• [WHAT NEEDS TO BE DONE]:
Please copy the records word for word, starting at the beginning and stopping after the line that contains "mm, v(7.93, 22.38)". Leave the pictures out of your copy.

• [RECORDS TO USE]:
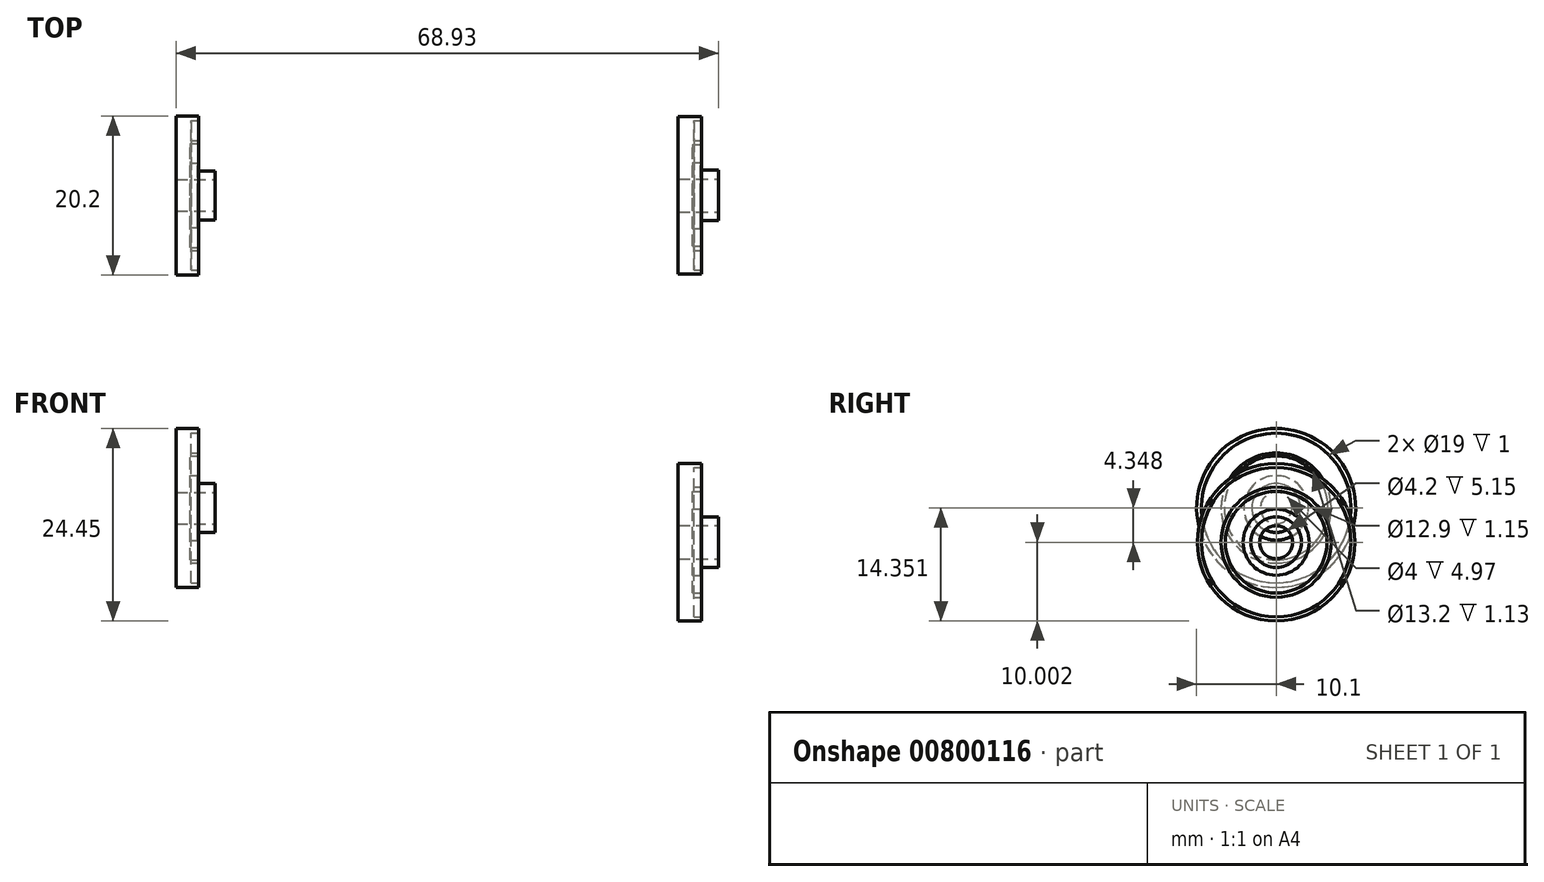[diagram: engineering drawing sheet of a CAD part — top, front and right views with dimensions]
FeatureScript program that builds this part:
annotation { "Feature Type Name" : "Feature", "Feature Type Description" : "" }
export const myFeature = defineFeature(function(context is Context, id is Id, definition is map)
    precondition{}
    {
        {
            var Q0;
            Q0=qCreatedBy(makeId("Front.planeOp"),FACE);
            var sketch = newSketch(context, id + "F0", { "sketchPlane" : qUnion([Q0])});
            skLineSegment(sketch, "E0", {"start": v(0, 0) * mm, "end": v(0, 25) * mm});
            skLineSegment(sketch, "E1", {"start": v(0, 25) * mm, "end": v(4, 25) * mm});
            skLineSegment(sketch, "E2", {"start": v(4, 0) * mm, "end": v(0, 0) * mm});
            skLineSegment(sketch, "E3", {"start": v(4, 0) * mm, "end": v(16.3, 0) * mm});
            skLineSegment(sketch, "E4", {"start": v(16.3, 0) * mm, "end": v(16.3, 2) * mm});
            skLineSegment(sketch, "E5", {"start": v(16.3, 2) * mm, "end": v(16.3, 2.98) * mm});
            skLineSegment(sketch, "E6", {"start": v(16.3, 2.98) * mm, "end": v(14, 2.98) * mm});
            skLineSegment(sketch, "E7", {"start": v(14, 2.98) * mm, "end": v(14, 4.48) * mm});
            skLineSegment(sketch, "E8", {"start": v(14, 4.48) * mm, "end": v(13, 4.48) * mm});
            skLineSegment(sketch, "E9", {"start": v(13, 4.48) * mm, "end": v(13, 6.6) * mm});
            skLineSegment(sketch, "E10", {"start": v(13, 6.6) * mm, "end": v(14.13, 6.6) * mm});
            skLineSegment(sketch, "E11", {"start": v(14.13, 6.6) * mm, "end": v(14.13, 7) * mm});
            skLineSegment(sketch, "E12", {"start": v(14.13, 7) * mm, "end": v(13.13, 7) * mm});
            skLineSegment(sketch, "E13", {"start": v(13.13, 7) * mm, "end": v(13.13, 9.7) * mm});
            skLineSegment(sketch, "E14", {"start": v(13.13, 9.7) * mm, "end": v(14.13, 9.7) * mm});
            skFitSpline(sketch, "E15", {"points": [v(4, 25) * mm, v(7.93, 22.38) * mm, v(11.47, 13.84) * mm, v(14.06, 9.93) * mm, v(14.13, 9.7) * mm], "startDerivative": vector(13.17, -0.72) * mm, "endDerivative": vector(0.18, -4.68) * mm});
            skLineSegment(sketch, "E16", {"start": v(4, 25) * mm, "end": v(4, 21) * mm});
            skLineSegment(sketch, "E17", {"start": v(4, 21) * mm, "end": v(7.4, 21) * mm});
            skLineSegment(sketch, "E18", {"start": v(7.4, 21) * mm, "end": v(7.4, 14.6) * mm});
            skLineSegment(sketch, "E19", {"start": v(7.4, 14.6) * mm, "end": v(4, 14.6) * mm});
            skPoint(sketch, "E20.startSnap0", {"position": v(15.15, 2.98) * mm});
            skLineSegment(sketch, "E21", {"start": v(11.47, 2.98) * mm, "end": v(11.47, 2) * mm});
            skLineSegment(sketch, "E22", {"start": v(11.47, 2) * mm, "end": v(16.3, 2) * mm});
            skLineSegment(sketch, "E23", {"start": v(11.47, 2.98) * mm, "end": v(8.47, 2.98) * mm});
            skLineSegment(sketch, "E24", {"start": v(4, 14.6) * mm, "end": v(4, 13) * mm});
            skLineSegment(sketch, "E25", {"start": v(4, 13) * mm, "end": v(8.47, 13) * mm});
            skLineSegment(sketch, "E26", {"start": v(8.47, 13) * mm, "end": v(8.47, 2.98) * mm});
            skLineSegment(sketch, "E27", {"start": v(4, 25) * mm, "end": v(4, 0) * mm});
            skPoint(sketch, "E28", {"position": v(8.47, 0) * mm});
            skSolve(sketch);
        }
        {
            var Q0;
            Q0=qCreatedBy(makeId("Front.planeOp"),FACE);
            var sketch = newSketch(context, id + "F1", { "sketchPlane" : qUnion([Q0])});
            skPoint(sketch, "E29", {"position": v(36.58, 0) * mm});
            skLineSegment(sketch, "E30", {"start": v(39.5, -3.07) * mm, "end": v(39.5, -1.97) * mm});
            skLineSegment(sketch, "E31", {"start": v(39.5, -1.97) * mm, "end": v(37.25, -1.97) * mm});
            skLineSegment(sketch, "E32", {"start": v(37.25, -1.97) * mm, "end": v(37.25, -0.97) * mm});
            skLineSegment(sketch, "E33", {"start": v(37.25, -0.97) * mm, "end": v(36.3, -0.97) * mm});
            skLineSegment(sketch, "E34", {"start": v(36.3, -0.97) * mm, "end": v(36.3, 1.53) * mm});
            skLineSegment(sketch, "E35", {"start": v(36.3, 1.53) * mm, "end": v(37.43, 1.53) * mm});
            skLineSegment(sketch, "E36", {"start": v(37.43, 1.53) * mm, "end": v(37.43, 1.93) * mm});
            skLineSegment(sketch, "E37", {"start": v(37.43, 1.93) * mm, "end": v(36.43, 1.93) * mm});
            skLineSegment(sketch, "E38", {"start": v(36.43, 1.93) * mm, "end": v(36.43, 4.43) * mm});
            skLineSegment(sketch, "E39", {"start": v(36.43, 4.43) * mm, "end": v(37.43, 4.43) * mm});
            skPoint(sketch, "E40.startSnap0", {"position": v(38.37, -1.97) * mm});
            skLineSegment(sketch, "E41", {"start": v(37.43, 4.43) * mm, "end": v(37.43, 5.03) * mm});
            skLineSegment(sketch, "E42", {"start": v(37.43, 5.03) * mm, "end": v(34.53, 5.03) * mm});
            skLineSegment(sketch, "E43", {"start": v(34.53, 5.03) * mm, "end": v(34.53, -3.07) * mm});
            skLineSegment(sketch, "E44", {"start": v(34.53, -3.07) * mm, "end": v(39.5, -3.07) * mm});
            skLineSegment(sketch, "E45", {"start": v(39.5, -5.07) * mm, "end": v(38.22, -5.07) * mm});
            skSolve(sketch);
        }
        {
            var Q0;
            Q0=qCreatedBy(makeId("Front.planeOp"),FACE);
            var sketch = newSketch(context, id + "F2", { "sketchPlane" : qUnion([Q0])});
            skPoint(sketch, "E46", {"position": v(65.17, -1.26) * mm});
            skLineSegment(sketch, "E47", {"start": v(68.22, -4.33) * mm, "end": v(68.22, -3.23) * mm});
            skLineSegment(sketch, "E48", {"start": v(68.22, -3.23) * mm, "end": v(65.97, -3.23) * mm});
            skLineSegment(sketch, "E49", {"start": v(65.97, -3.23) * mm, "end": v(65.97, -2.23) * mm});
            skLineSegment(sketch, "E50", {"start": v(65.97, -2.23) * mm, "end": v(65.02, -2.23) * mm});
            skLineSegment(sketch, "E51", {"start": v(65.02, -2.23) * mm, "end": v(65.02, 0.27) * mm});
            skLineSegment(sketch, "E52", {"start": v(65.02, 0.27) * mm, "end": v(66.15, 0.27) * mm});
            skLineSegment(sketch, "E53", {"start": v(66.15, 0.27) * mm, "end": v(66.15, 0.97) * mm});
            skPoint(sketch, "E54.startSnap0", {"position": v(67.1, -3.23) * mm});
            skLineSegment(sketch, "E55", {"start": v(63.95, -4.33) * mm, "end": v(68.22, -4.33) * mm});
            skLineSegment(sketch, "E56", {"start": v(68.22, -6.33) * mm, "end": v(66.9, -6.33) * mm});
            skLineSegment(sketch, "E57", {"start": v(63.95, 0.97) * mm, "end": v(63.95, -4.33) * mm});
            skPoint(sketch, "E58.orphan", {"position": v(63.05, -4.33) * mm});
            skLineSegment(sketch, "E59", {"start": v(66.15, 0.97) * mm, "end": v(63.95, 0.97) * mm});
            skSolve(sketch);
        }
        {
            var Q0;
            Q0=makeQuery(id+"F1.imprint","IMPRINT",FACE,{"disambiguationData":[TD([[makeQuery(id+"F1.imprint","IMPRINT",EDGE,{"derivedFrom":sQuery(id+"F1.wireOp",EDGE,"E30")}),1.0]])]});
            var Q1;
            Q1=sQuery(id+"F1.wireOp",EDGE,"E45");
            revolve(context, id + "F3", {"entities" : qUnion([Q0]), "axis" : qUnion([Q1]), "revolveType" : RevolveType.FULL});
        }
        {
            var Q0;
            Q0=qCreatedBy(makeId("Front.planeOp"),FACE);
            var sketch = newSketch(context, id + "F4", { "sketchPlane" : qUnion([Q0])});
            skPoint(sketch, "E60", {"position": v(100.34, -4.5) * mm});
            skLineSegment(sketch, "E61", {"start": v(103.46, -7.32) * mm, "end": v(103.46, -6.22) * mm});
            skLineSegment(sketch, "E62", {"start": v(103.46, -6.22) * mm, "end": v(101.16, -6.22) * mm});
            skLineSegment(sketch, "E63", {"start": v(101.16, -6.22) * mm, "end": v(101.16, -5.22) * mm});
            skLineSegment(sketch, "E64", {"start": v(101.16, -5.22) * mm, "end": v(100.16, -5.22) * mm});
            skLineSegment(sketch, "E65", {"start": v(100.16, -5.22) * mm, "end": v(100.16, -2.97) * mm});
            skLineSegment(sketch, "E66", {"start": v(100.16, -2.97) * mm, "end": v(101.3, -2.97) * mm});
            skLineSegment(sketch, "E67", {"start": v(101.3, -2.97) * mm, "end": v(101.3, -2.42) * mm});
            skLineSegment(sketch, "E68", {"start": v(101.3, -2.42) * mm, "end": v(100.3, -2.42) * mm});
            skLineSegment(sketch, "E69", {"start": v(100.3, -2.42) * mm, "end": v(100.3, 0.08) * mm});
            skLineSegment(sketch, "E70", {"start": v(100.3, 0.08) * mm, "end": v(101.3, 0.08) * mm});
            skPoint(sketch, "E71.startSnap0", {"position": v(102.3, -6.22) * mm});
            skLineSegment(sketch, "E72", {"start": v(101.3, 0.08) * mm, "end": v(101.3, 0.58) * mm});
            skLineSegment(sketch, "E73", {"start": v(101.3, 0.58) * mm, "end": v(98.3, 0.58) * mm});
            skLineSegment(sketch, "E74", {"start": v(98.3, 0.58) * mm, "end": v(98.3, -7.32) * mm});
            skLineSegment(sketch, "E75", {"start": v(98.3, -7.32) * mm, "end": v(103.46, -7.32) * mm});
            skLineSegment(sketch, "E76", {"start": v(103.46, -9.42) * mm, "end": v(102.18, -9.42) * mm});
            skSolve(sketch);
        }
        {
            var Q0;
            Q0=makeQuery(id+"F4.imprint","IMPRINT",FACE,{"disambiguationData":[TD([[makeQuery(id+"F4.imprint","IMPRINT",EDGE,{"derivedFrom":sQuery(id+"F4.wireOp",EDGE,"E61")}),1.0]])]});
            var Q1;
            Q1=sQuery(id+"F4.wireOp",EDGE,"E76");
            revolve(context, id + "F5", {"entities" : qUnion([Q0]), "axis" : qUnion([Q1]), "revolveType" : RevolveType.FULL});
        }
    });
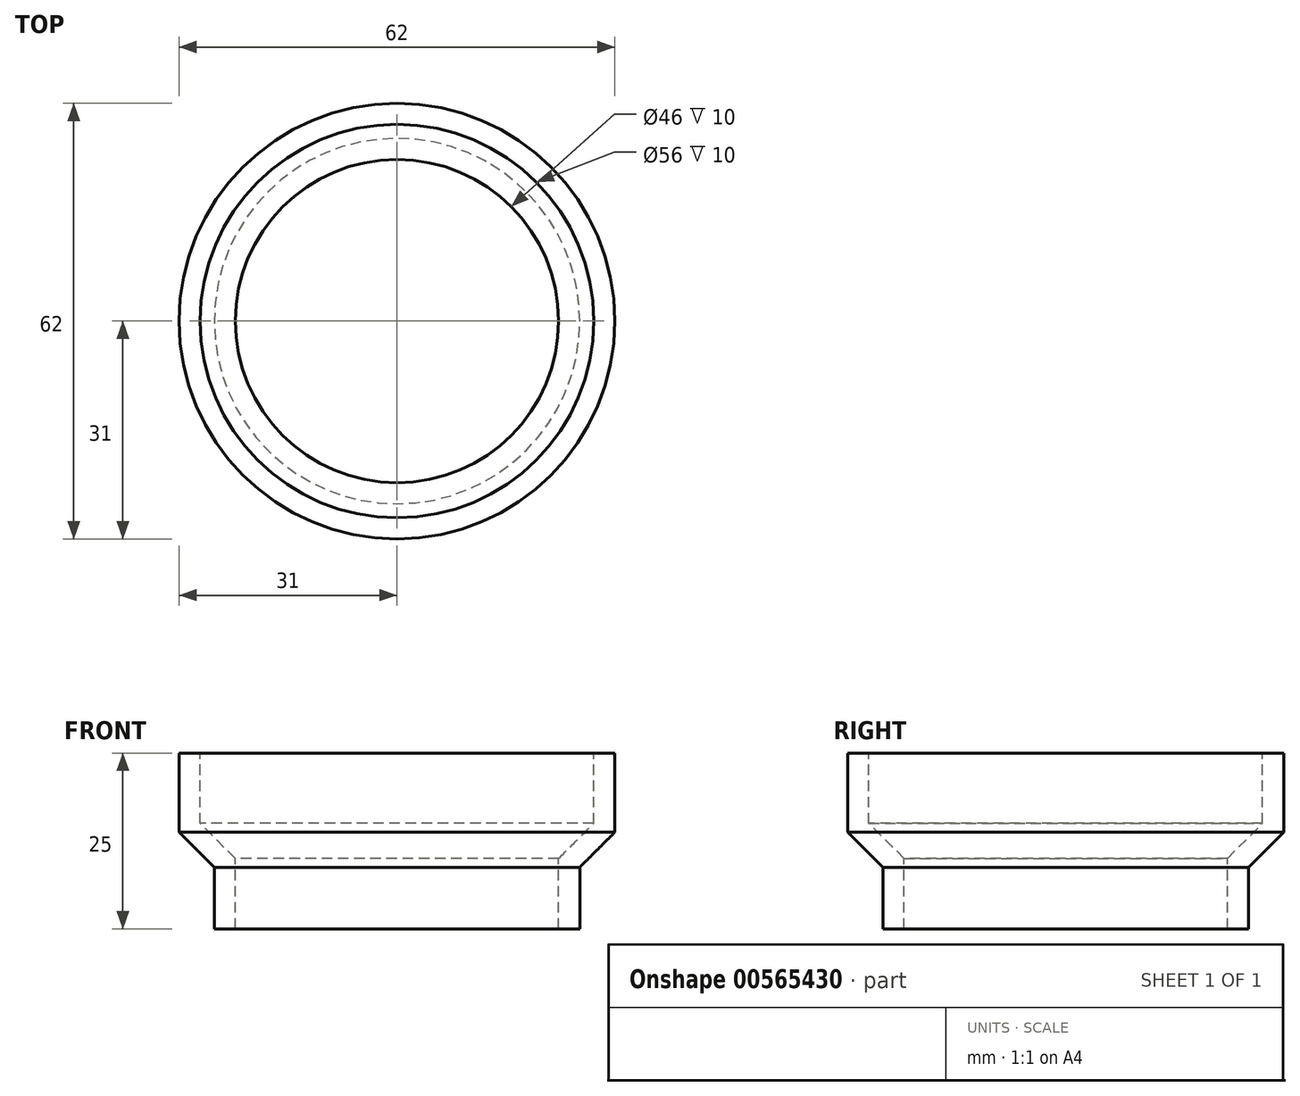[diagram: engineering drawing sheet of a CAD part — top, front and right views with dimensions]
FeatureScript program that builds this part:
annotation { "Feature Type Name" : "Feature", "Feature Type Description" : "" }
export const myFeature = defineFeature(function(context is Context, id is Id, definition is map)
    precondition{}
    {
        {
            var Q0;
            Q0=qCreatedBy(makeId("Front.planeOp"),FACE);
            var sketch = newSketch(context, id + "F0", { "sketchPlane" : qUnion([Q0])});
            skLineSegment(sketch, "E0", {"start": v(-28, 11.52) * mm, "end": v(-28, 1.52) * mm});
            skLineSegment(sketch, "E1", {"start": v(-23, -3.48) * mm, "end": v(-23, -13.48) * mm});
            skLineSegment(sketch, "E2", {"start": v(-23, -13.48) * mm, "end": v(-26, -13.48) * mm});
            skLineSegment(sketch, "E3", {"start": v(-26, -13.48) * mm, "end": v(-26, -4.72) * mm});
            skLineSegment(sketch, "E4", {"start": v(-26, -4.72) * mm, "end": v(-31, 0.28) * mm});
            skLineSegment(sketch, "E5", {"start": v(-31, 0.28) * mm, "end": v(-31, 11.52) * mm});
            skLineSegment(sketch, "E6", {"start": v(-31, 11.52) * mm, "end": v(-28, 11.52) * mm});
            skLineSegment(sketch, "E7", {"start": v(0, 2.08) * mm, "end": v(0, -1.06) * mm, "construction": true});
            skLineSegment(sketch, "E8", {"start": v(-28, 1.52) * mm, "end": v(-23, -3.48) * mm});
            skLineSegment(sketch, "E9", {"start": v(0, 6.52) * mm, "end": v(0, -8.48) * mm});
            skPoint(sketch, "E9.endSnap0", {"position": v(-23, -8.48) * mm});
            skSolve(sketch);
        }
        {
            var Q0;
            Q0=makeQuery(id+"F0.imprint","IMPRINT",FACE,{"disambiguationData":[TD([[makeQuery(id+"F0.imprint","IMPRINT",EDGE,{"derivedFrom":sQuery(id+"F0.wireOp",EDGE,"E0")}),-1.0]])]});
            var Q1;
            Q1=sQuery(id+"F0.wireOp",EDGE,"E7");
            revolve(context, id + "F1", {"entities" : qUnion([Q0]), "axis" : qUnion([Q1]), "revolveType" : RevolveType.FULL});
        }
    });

• [OUTPUT FOR THIS EXERCISE]:
[diagram: engineering drawing sheet of a CAD part — top, front and right views with dimensions]
FeatureScript program that builds this part:
annotation { "Feature Type Name" : "Feature", "Feature Type Description" : "" }
export const myFeature = defineFeature(function(context is Context, id is Id, definition is map)
    precondition{}
    {
        {
            var Q0;
            Q0=qCreatedBy(makeId("Front.planeOp"),FACE);
            var sketch = newSketch(context, id + "F0", { "sketchPlane" : qUnion([Q0])});
            skLineSegment(sketch, "E0", {"start": v(0, 0) * mm, "end": v(0, 25) * mm});
            skLineSegment(sketch, "E1", {"start": v(0, 25) * mm, "end": v(4, 25) * mm});
            skLineSegment(sketch, "E2", {"start": v(4, 0) * mm, "end": v(0, 0) * mm});
            skLineSegment(sketch, "E3", {"start": v(4, 0) * mm, "end": v(16.3, 0) * mm});
            skLineSegment(sketch, "E4", {"start": v(16.3, 0) * mm, "end": v(16.3, 2) * mm});
            skLineSegment(sketch, "E5", {"start": v(16.3, 2) * mm, "end": v(16.3, 2.98) * mm});
            skLineSegment(sketch, "E6", {"start": v(16.3, 2.98) * mm, "end": v(14, 2.98) * mm});
            skLineSegment(sketch, "E7", {"start": v(14, 2.98) * mm, "end": v(14, 4.48) * mm});
            skLineSegment(sketch, "E8", {"start": v(14, 4.48) * mm, "end": v(13, 4.48) * mm});
            skLineSegment(sketch, "E9", {"start": v(13, 4.48) * mm, "end": v(13, 6.6) * mm});
            skLineSegment(sketch, "E10", {"start": v(13, 6.6) * mm, "end": v(14.13, 6.6) * mm});
            skLineSegment(sketch, "E11", {"start": v(14.13, 6.6) * mm, "end": v(14.13, 7) * mm});
            skLineSegment(sketch, "E12", {"start": v(14.13, 7) * mm, "end": v(13.13, 7) * mm});
            skLineSegment(sketch, "E13", {"start": v(13.13, 7) * mm, "end": v(13.13, 9.7) * mm});
            skLineSegment(sketch, "E14", {"start": v(13.13, 9.7) * mm, "end": v(14.13, 9.7) * mm});
            skFitSpline(sketch, "E15", {"points": [v(4, 25) * mm, v(7.93, 22.38) * mm, v(11.47, 13.84) * mm, v(14.06, 9.93) * mm, v(14.13, 9.7) * mm], "startDerivative": vector(13.17, -0.72) * mm, "endDerivative": vector(0.18, -4.68) * mm});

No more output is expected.